The legal concept of “copyright” was first ratified by the United Kingdom‘s Statute of Anne of 1709. As room was not made for the unauthorized reproduction of copyrighted content within this newly formulated statutory right, the courts gradually created a doctrine of “fair abridgement”, which later became “fair use”, that recognized the utility of such actions. The doctrine only existed in the U.S. as common law until it was incorporated into the Copyright Act of 1976, 17 U.S.C. § 107, excerpted here:
Not withstanding the provisions of sections 106 and 106A, the fair use of a copyrighted work, including such use by reproduction in copies or phonorecords or by any other means specified by that section, for purposes such as criticism, comment, news reporting, teaching (including multiple copies for classroom use), scholarship, or research, is not an infringement of copyright.

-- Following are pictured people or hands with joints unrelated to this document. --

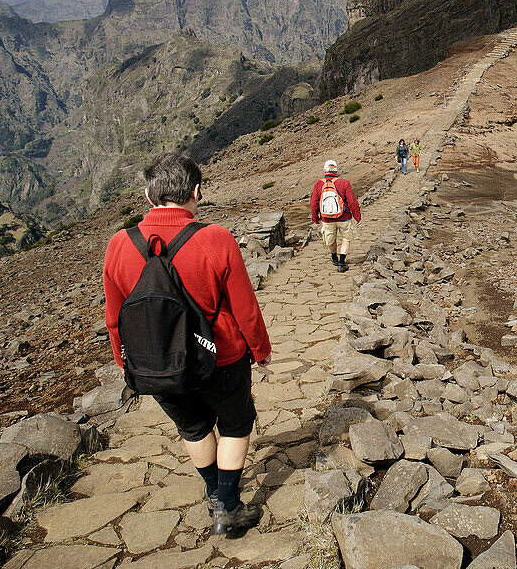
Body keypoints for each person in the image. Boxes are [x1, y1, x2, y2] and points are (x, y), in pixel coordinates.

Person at [103, 153, 271, 536]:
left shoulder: (118, 245)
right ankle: (227, 508)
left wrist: (124, 361)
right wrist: (259, 349)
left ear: (148, 195)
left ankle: (213, 492)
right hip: (221, 354)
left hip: (156, 362)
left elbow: (115, 317)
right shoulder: (215, 238)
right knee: (234, 424)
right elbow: (243, 306)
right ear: (196, 191)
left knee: (193, 428)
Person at [310, 159, 361, 272]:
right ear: (336, 170)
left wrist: (315, 218)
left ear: (325, 170)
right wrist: (357, 217)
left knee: (331, 239)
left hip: (327, 219)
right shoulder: (344, 183)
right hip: (344, 217)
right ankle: (342, 262)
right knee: (346, 238)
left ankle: (334, 257)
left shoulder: (318, 184)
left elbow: (313, 203)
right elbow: (352, 201)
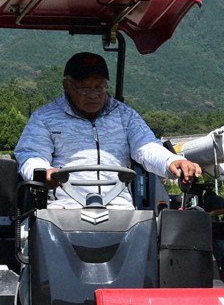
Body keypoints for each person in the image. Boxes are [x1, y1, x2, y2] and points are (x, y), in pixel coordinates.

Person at [13, 51, 204, 208]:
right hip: (64, 207)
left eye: (99, 87)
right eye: (85, 88)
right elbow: (31, 154)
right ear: (67, 86)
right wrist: (45, 172)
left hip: (119, 208)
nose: (94, 95)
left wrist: (173, 160)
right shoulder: (45, 117)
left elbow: (146, 147)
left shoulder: (124, 115)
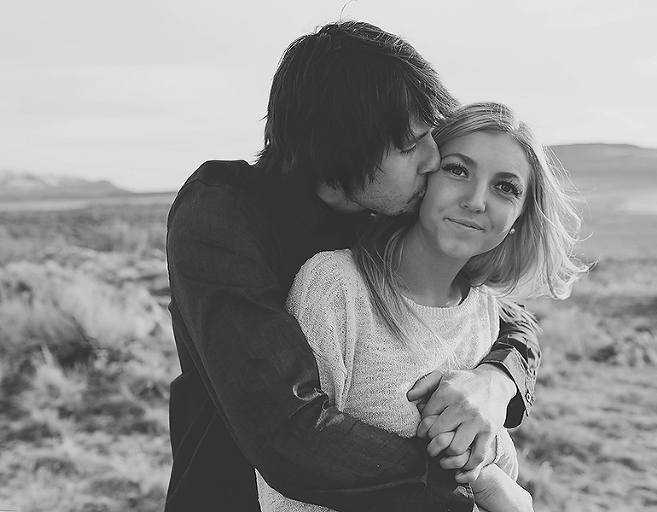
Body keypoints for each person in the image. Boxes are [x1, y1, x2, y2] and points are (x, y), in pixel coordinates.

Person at [165, 22, 541, 512]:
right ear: (343, 148)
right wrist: (470, 488)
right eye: (409, 145)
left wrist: (495, 381)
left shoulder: (377, 208)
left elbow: (507, 318)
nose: (433, 159)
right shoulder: (219, 219)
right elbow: (290, 433)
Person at [256, 102, 586, 512]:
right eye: (458, 170)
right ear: (423, 176)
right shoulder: (336, 287)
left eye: (505, 187)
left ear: (518, 217)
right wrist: (485, 489)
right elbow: (286, 491)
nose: (476, 201)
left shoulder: (485, 312)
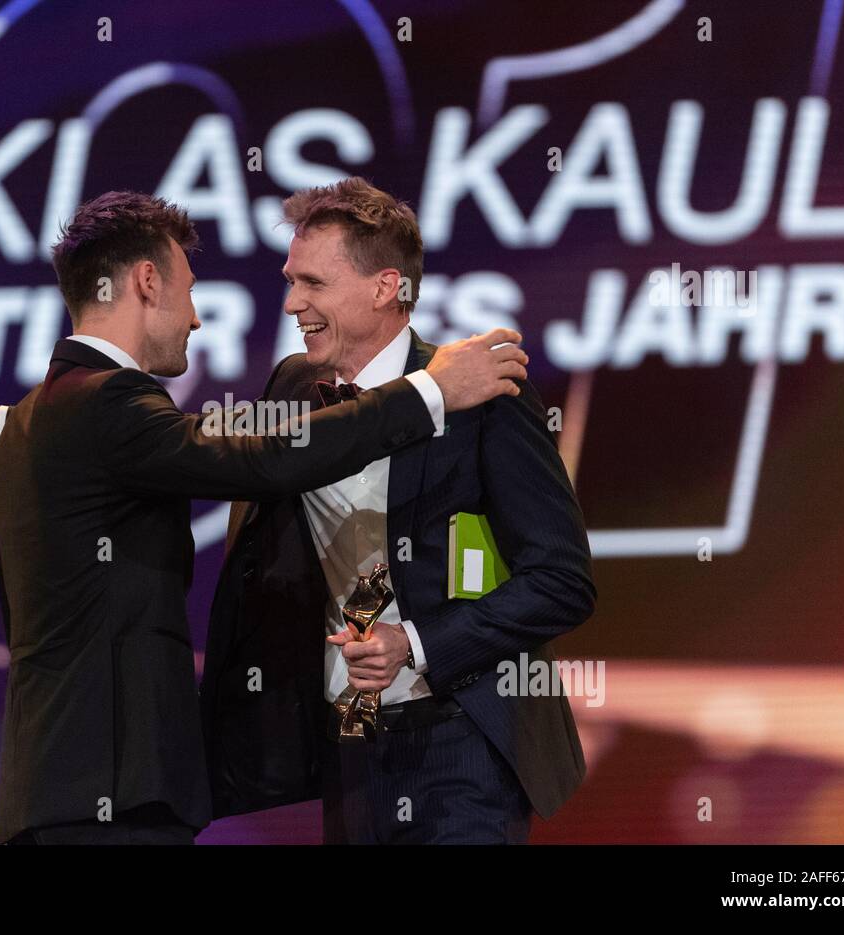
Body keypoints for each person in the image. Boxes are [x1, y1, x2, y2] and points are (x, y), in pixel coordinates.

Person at [0, 190, 529, 844]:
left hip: (56, 792)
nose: (194, 318)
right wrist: (431, 391)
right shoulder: (110, 404)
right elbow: (263, 455)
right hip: (113, 794)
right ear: (146, 280)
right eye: (188, 291)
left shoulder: (39, 420)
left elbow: (137, 444)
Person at [201, 178, 596, 843]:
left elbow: (562, 582)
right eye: (292, 281)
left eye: (314, 284)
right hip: (347, 742)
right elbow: (197, 452)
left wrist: (413, 644)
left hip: (461, 737)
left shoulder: (484, 393)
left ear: (386, 287)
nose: (294, 302)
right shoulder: (293, 388)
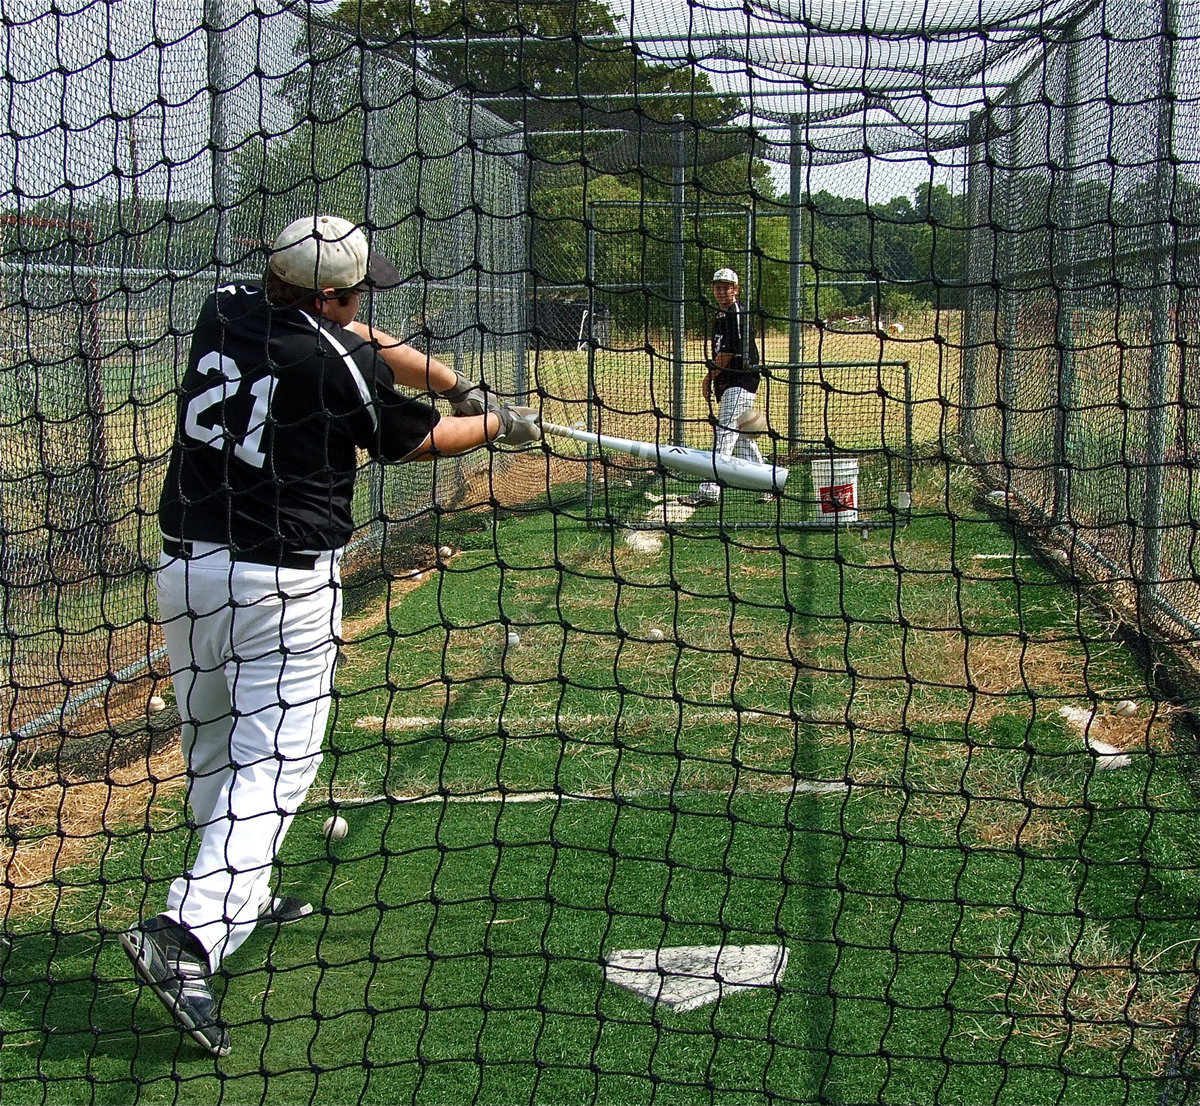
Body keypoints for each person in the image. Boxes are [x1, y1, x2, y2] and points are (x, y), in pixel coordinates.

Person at [120, 214, 540, 1057]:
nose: (361, 305)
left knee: (213, 742)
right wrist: (498, 423)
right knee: (278, 760)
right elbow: (410, 438)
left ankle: (239, 882)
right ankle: (190, 934)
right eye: (354, 292)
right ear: (331, 295)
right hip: (280, 583)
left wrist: (456, 379)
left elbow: (369, 339)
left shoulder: (227, 304)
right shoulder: (330, 357)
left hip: (187, 571)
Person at [677, 267, 766, 507]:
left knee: (724, 434)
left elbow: (728, 352)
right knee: (741, 436)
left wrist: (708, 378)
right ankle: (769, 481)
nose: (721, 290)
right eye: (717, 286)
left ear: (735, 290)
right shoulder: (720, 314)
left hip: (740, 380)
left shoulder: (734, 314)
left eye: (726, 286)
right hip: (731, 383)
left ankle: (709, 491)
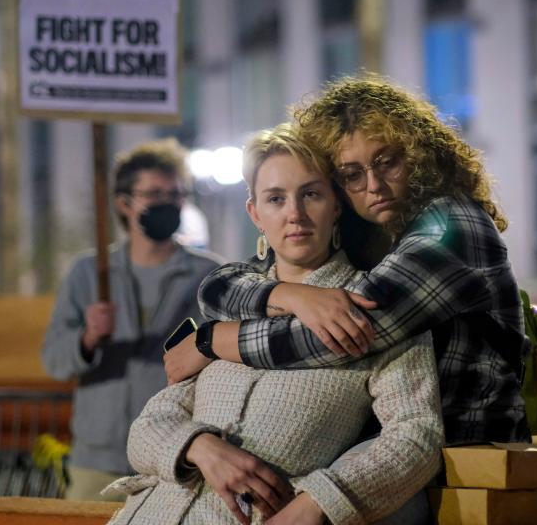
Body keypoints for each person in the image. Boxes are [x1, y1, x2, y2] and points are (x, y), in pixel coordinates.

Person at [106, 125, 443, 525]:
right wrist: (200, 448)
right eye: (276, 199)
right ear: (255, 214)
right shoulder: (236, 302)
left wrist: (320, 501)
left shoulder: (376, 306)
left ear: (336, 204)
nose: (295, 214)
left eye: (311, 194)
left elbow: (416, 436)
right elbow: (147, 428)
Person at [168, 76, 529, 445]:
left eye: (386, 163)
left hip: (470, 465)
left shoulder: (451, 225)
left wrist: (211, 339)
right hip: (412, 471)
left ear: (418, 155)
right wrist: (292, 295)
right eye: (351, 175)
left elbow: (344, 334)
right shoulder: (370, 232)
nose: (373, 185)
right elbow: (222, 285)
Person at [42, 139, 221, 501]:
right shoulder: (90, 273)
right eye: (154, 193)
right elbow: (54, 361)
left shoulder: (210, 276)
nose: (168, 203)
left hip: (174, 457)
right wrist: (88, 338)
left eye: (176, 193)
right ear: (124, 202)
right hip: (97, 462)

In determining whether the use made of a work in any particular case is a fair use the factors to be considered shall include—
- the purpose and character of the use, including whether such use is of a commercial nature or is for nonprofit educational purposes;
- the nature of the copyrighted work;
- the amount and substantiality of the portion used in relation to the copyrighted work as a whole; and
- the effect of the use upon the potential market for or value of the copyrighted work.
The fact that a work is unpublished shall not itself bar a finding of fair use if such finding is made upon consideration of all the above factors.